In which we spot the Laffer Curve in the wild again.
Tags: Timmy Elsewhere
// Sep 27, 2012 at 10:04 am
1) Governments always push marginal tax rates to a little past the peak of the Laffer curve
2) Therefore we can always increase revenue by cutting the marginal tax rate.
3) Applying (2) year after year, marginal tax rates will tend to zero.
4) Therefore the peak of the Laffer curve must be below zero.
5) I think I must have got this wrong somewhere.
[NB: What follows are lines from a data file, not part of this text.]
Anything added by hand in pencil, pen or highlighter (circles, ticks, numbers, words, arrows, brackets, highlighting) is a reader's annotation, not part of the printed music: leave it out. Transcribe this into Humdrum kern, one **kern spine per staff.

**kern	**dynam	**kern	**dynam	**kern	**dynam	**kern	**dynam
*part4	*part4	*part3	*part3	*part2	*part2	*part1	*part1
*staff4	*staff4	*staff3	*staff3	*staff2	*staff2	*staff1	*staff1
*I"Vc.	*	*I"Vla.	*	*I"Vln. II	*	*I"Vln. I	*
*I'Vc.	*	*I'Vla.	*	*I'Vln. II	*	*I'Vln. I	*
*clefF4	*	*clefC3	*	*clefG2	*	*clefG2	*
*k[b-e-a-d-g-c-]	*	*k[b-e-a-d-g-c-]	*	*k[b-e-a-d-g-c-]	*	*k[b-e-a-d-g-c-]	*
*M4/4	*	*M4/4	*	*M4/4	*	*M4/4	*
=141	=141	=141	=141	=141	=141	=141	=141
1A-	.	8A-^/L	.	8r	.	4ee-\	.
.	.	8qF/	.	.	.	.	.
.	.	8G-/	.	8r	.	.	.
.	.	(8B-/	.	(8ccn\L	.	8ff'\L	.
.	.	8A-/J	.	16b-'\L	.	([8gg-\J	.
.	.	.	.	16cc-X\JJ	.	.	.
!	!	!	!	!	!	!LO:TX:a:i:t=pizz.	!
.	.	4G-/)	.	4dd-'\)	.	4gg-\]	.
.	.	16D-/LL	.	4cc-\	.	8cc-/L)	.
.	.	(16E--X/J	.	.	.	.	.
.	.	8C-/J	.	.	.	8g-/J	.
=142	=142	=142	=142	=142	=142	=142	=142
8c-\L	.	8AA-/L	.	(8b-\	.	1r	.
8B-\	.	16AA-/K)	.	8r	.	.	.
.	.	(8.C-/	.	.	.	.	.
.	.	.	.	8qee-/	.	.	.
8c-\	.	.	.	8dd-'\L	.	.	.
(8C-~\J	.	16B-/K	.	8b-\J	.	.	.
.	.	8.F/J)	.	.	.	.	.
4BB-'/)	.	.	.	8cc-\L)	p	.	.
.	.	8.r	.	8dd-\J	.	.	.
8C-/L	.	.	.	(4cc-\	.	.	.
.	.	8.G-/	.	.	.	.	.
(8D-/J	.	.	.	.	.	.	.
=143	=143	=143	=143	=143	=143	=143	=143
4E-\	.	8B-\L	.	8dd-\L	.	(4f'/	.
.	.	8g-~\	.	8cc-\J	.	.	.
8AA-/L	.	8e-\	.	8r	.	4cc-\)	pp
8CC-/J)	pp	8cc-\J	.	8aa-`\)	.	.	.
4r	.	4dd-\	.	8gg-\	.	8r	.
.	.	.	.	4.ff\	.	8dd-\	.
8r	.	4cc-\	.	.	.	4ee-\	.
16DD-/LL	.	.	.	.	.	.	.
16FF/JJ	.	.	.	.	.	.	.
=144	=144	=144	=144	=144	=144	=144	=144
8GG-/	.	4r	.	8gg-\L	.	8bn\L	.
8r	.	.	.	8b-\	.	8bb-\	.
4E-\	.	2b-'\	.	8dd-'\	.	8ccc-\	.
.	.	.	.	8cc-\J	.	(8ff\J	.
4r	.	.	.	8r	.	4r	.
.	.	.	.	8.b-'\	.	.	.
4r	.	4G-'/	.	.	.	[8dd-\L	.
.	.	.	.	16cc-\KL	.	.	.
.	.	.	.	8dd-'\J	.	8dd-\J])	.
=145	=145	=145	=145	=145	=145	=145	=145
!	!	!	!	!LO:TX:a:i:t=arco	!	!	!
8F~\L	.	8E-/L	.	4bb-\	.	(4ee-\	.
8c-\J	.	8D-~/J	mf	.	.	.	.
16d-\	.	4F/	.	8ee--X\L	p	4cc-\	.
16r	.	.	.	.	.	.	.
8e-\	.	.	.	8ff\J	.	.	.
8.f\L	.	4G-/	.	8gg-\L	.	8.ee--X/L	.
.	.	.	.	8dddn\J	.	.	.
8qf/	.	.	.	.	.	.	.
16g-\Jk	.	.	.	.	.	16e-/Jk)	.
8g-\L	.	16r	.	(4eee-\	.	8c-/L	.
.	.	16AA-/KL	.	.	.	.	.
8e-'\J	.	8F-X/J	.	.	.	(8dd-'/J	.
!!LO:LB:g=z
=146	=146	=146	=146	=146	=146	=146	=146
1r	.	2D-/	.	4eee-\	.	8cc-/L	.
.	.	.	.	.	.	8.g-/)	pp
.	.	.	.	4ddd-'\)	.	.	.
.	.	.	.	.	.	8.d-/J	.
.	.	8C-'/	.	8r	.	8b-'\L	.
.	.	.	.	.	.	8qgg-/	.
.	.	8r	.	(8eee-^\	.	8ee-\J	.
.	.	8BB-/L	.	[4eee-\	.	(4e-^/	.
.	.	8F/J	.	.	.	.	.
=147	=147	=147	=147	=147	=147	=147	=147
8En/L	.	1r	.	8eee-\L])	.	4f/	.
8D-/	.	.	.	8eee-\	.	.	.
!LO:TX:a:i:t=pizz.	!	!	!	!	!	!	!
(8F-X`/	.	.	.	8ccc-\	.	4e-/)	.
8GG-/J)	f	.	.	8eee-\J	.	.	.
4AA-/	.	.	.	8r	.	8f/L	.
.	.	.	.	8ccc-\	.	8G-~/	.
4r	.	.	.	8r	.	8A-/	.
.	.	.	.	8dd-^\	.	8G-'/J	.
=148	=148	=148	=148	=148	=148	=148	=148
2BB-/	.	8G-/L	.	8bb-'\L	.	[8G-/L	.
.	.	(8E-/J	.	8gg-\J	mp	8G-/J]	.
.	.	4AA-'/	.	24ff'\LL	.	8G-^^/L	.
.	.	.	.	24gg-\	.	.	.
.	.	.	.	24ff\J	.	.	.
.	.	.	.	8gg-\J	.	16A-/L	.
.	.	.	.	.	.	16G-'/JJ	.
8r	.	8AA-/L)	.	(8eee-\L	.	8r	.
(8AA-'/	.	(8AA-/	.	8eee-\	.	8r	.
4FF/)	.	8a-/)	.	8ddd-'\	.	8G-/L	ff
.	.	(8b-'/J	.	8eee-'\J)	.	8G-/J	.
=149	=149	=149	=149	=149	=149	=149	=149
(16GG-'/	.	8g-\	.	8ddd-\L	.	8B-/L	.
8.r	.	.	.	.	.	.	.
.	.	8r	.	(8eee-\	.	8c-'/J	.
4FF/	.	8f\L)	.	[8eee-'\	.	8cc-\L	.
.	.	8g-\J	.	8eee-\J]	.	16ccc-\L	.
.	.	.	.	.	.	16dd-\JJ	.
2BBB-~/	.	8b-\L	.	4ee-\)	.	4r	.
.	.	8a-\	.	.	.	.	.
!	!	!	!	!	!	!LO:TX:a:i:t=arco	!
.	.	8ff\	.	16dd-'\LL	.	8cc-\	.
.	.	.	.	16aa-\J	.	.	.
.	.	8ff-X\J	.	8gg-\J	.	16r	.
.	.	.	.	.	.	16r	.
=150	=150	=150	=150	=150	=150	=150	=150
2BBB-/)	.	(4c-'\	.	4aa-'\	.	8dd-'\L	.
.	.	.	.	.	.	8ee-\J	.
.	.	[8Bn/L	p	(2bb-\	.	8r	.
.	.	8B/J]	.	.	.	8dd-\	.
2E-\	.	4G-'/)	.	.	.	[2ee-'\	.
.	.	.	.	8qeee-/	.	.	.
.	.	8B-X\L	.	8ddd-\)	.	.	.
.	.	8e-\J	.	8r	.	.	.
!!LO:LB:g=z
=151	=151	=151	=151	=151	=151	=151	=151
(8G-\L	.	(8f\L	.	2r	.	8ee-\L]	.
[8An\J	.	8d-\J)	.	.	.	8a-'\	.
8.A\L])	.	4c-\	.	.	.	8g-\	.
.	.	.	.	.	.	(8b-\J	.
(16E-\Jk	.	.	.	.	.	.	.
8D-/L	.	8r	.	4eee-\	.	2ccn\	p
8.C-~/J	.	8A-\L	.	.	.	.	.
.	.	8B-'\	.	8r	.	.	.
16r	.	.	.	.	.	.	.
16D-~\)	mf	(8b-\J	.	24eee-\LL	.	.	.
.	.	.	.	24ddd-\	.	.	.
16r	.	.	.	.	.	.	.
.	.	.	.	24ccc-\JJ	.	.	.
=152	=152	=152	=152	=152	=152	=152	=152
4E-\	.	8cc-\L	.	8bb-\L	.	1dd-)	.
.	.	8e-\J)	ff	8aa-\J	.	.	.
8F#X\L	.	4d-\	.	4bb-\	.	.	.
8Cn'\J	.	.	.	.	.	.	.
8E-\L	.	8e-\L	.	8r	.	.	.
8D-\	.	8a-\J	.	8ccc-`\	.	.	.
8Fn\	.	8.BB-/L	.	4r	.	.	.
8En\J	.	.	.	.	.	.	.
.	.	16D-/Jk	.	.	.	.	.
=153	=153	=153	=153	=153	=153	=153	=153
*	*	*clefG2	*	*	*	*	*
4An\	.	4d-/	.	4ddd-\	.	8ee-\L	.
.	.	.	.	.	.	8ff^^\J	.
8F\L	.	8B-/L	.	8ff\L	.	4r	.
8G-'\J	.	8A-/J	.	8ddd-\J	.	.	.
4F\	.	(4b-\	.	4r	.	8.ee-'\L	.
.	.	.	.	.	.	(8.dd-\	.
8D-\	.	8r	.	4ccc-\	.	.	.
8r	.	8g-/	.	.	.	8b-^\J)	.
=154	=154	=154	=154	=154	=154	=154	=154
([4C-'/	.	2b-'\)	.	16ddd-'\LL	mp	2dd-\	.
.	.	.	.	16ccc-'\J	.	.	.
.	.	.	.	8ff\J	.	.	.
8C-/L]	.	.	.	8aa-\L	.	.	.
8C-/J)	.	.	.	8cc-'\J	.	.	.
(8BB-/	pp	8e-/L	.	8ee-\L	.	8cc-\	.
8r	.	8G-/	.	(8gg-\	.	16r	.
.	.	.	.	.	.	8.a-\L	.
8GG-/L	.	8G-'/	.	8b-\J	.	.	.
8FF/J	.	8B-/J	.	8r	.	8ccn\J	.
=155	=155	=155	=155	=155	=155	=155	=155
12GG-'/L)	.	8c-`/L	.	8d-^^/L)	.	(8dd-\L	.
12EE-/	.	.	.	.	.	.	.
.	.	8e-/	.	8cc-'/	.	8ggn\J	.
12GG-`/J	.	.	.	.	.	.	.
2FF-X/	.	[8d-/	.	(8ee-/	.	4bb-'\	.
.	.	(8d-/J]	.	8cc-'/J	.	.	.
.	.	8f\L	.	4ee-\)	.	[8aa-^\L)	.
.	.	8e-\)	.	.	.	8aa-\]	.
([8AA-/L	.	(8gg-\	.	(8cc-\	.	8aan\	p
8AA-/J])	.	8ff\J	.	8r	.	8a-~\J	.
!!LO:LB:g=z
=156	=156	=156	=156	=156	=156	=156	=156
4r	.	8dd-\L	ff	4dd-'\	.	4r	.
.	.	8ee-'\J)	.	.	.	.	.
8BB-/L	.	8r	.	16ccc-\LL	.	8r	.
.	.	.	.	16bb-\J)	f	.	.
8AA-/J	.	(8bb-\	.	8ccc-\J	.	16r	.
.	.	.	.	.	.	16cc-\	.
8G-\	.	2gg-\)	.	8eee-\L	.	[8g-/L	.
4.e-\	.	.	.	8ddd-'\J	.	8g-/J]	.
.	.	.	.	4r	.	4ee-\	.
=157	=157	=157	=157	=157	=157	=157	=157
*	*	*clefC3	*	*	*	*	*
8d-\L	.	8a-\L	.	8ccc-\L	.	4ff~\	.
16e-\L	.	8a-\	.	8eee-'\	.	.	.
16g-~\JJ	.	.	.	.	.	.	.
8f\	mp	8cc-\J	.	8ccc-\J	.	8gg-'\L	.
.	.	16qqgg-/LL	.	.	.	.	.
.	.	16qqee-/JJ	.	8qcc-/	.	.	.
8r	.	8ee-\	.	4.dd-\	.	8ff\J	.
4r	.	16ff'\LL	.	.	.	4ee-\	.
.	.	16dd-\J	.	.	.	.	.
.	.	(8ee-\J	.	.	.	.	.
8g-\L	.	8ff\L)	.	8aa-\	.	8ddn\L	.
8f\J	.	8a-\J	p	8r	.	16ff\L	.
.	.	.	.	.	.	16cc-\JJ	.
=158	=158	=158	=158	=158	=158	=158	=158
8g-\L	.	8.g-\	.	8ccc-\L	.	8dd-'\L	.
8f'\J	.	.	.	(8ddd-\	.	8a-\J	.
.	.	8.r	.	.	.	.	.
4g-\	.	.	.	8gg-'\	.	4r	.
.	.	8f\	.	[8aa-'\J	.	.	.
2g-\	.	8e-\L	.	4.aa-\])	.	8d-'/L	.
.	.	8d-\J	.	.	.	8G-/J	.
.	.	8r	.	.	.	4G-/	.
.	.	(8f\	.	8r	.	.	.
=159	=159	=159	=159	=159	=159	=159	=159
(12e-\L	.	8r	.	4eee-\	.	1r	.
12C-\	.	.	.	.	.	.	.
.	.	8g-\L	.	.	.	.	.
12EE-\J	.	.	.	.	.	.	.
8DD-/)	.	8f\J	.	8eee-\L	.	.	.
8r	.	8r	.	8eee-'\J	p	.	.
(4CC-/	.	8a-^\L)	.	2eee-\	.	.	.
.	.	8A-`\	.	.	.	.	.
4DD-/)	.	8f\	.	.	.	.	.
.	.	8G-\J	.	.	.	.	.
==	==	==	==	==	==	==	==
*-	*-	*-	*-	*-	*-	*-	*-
// Sep 27, 2012 at 10:14 am
2 & 1 are contradictory.
If 1 is true, the 2 cannot happen.
If 2 is true, then 1 is false.
// Sep 27, 2012 at 11:53 am
1 & 2 can both be true.
This relies on the fact that politicians are sufficiently stupid that despite knowing perfectly well that (2) is true, they never proceed to attempt the first half of (3) by doing anything about it.
This is of course a long-winded way of re-writing point (1).
// Sep 27, 2012 at 5:28 pm
Step 2.5) But we don’t, so go back to 1) and skip the rest.
// Sep 28, 2012 at 1:23 am
Contrary to what everyone else on this thread seems to think, the top income tax rate was reduced in the UK in 1971, 1979, 1988, and 2012. The top rate in the USA was reduced in 1964, 1982, 1988, and 2003.
// Sep 28, 2012 at 10:17 am
Applying (2) year after year, marginal tax rates will tend to zero.
Not necessarily. You can have a decreasing sequence with a non-zero limit. It just requires a degree of sophistication not normally found at the Treasury to grasp the point.